14. Continuous monitoring of deployed AI systems is necessary primarily because:

A) AI systems require constant retraining to maintain their performance B) Regulatory requirements typically mandate real-time audit reporting C) AI systems can experience drift — degradation in performance or emerging fairness issues — as the world changes after deployment D) AI system vendors often modify systems after deployment without notifying deploying organizations

15. Canada's Directive on Automated Decision-Making is notable in AI auditing because it:

A) Was the first mandatory bias audit requirement for employment AI in the Americas B) Requires federal government departments to complete algorithmic impact assessments before deploying automated decision systems, scaled to the stakes of the decision C) Established the first AI audit credentialing program, analogous to the CPA designation D) Created the first international standards body for AI auditing

16. The "credentialing gap" in AI auditing refers to:

A) The difficulty of credentialing AI systems that operate across national borders B) The absence of a recognized professional credential for AI auditors, analogous to the CPA for financial auditors C) The gap between AI auditors' technical credentials and their domain expertise D) The failure of most universities to offer AI auditing programs

17. A key limitation of the ProPublica COMPAS investigation as a model for AI auditing is that it:

A) Was conducted by journalists rather than credentialed auditors, limiting its scientific validity B) Could identify that racial disparities existed in predictions but could not determine why they existed or what in the system caused them C) Used data from only one county in Florida, making it difficult to generalize to other jurisdictions D) Found results that were contradicted by all subsequent academic analyses of COMPAS

18. Algorithmic Impact Assessments (AIAs) are analogous to which of the following established practices?

A) Financial due diligence in mergers and acquisitions B) Consumer product safety testing required by the CPSC C) Environmental impact assessments required for major federal projects under NEPA D) Antitrust review of mergers by the DOJ and FTC

19. (Short Answer) Explain why the selection of a fairness metric for an AI bias audit is a normative judgment rather than a purely technical one.

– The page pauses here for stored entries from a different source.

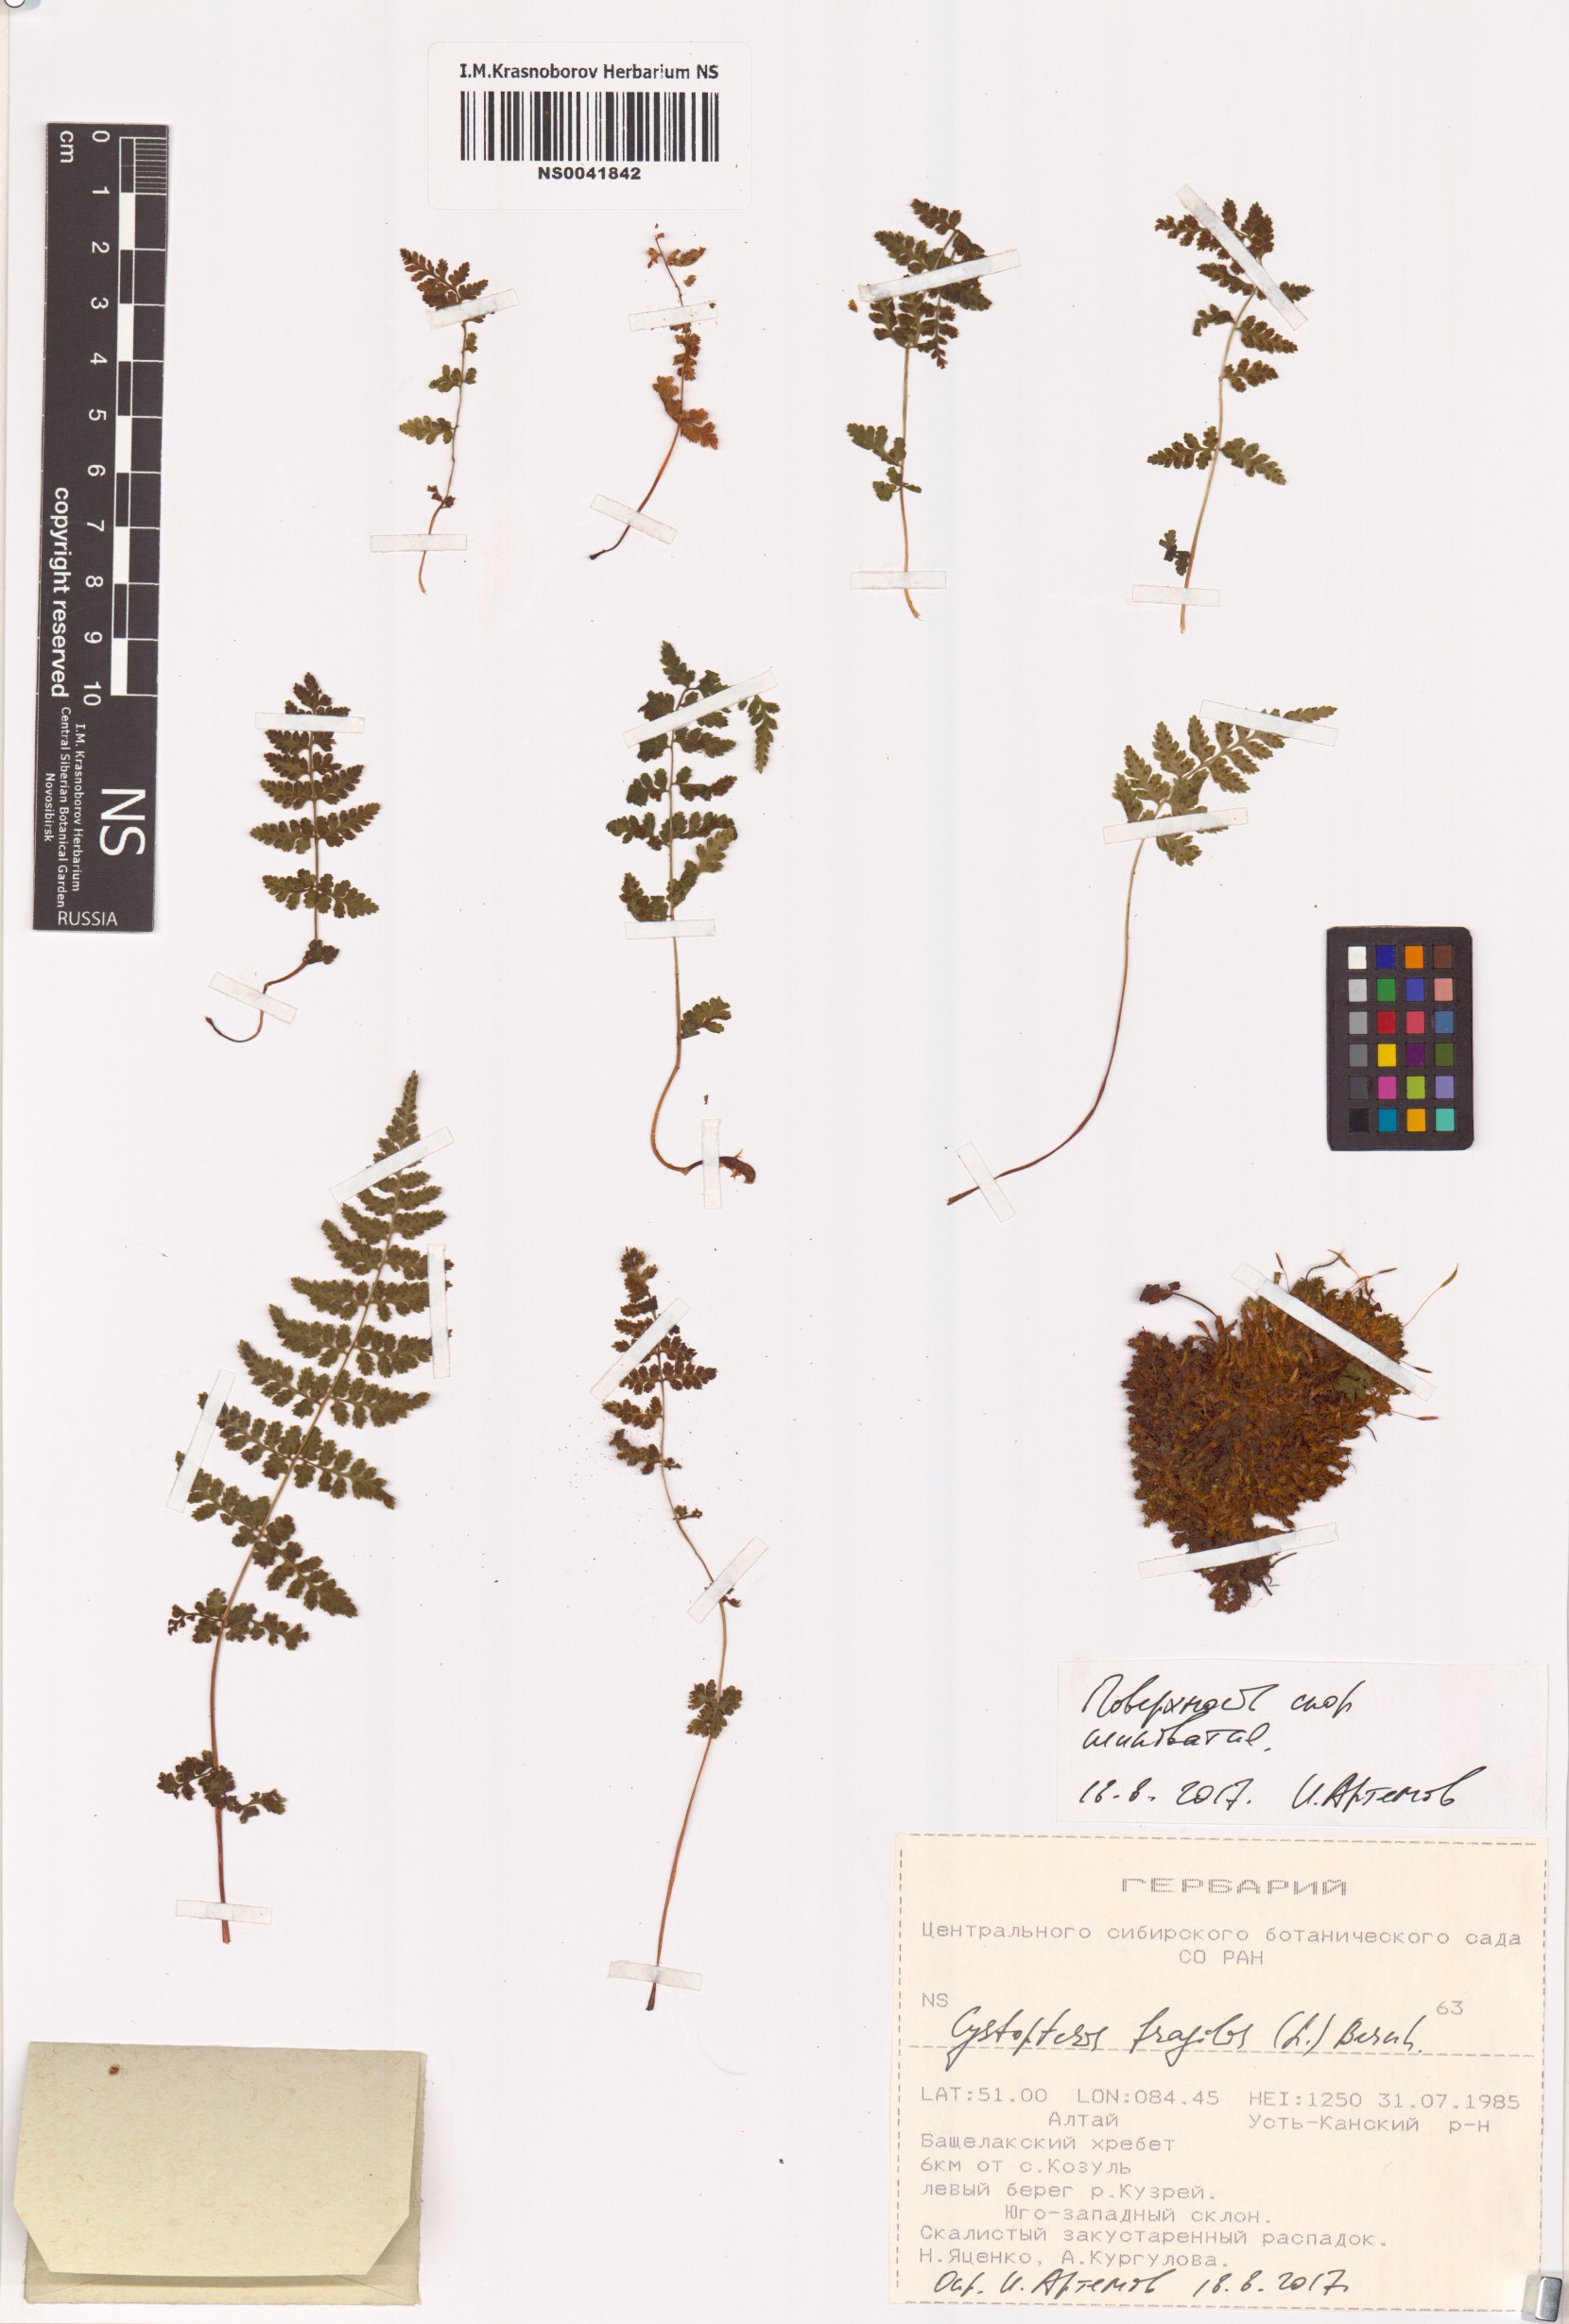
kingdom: Plantae
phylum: Tracheophyta
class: Polypodiopsida
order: Polypodiales
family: Cystopteridaceae
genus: Cystopteris
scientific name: Cystopteris fragilis
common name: Brittle bladder fern
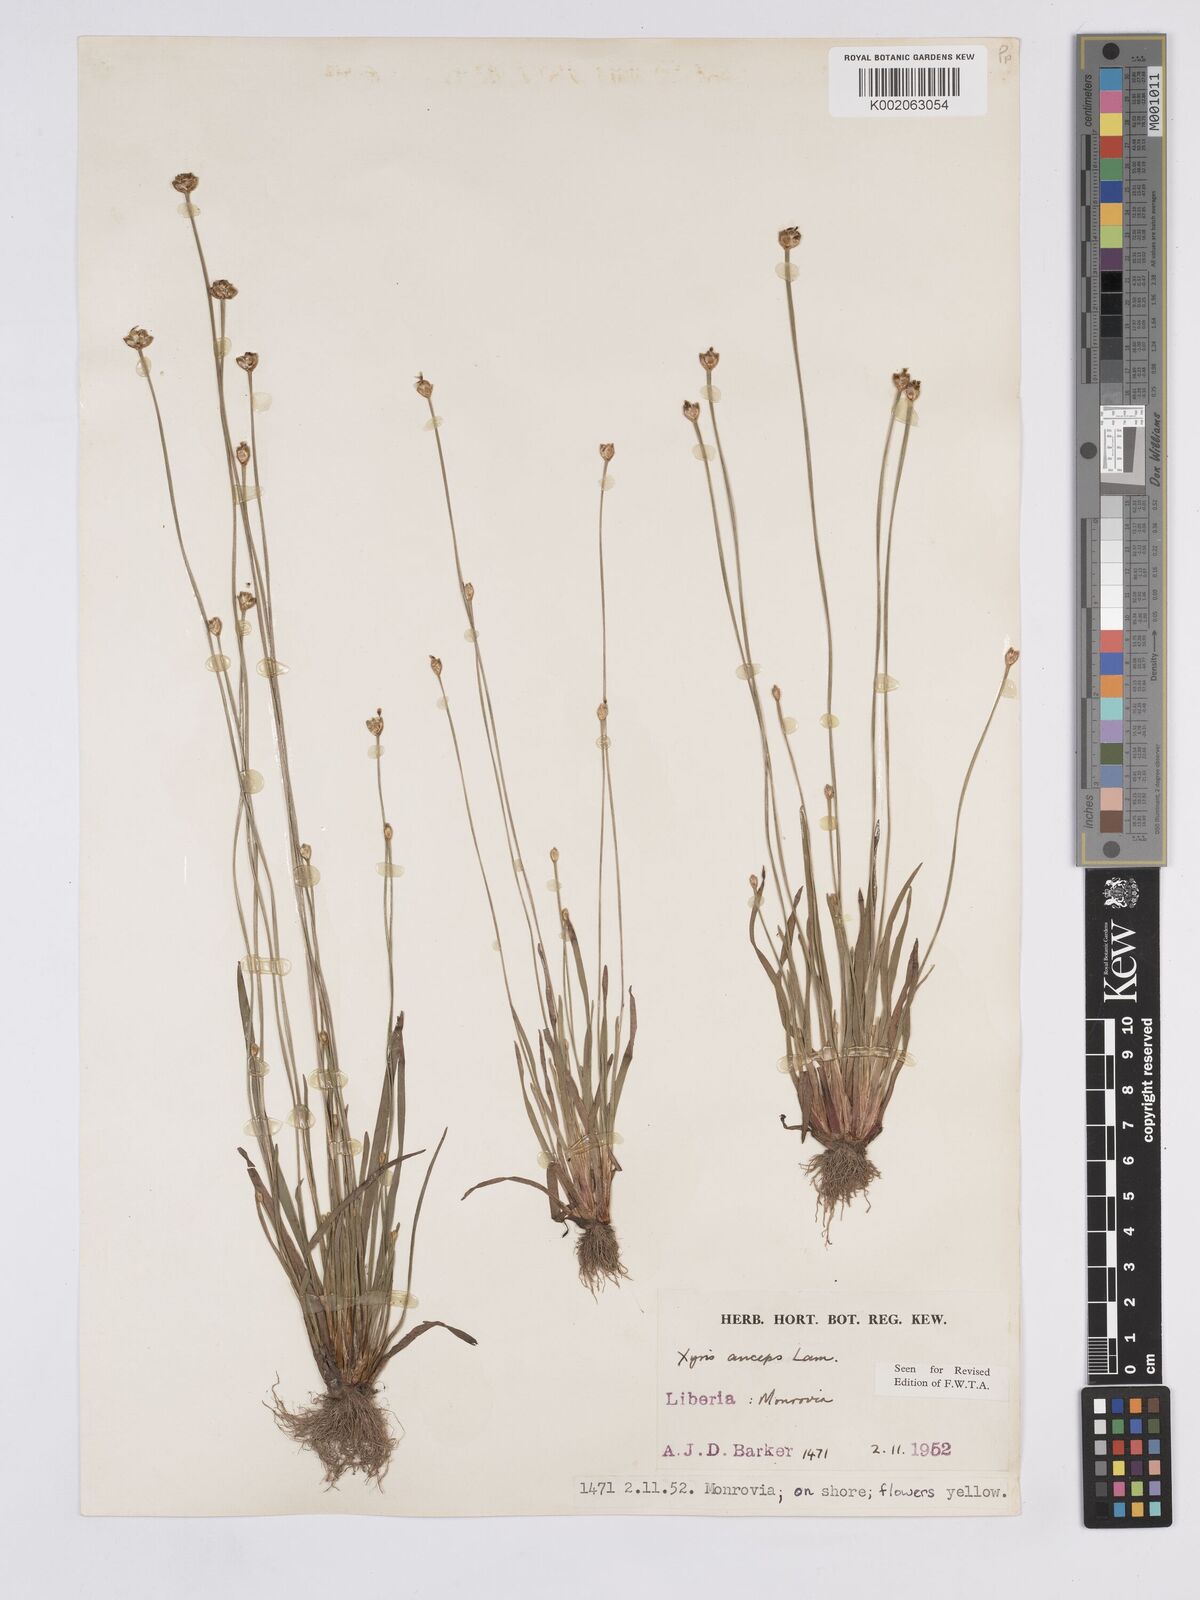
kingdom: Plantae
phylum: Tracheophyta
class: Liliopsida
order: Poales
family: Xyridaceae
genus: Xyris
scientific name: Xyris anceps
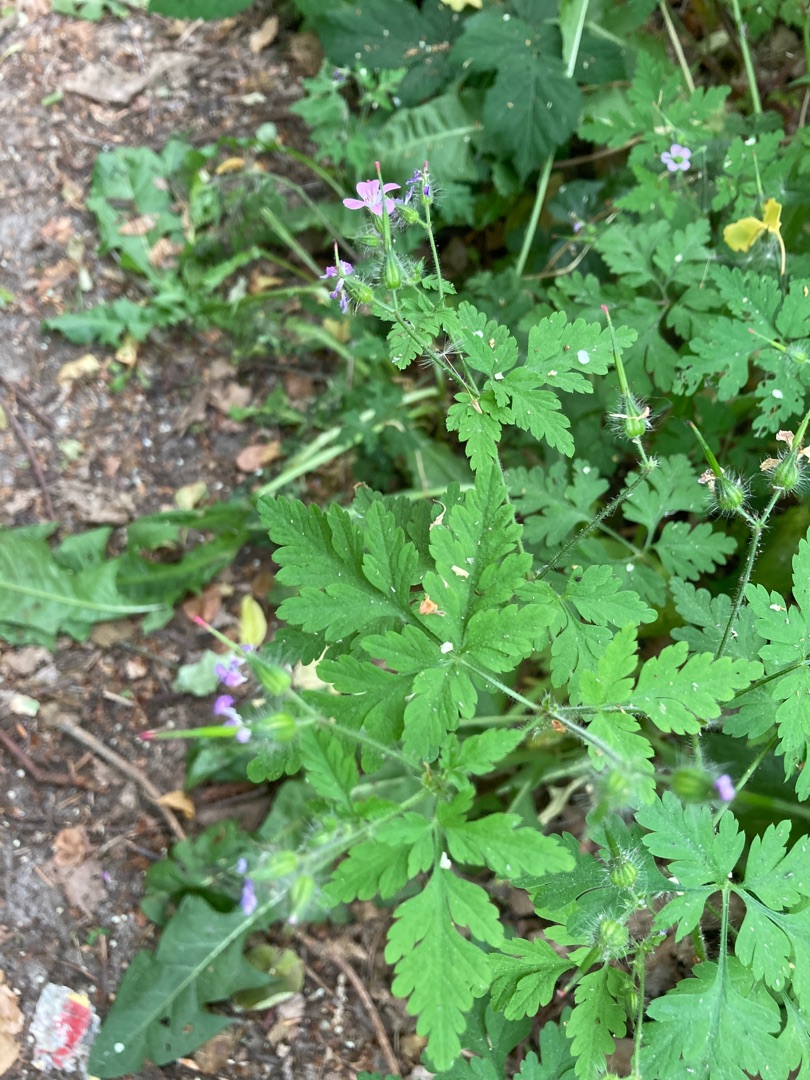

Use the COMPAS controversy as an example to illustrate your answer.

20. (Short Answer) What is the primary limitation of self-assessment (as allowed for most high-risk AI systems under the EU AI Act) relative to third-party assessment? What provisions of the EU AI Act might compensate for this limitation?

Answer Key: 1-B, 2-C, 3-C, 4-B, 5-B, 6-C, 7-B, 8-B, 9-B, 10-B, 11-C, 12-D, 13-B, 14-C, 15-B, 16-B, 17-B, 18-C. Questions 19–20 are short answer; see discussion guide for model responses.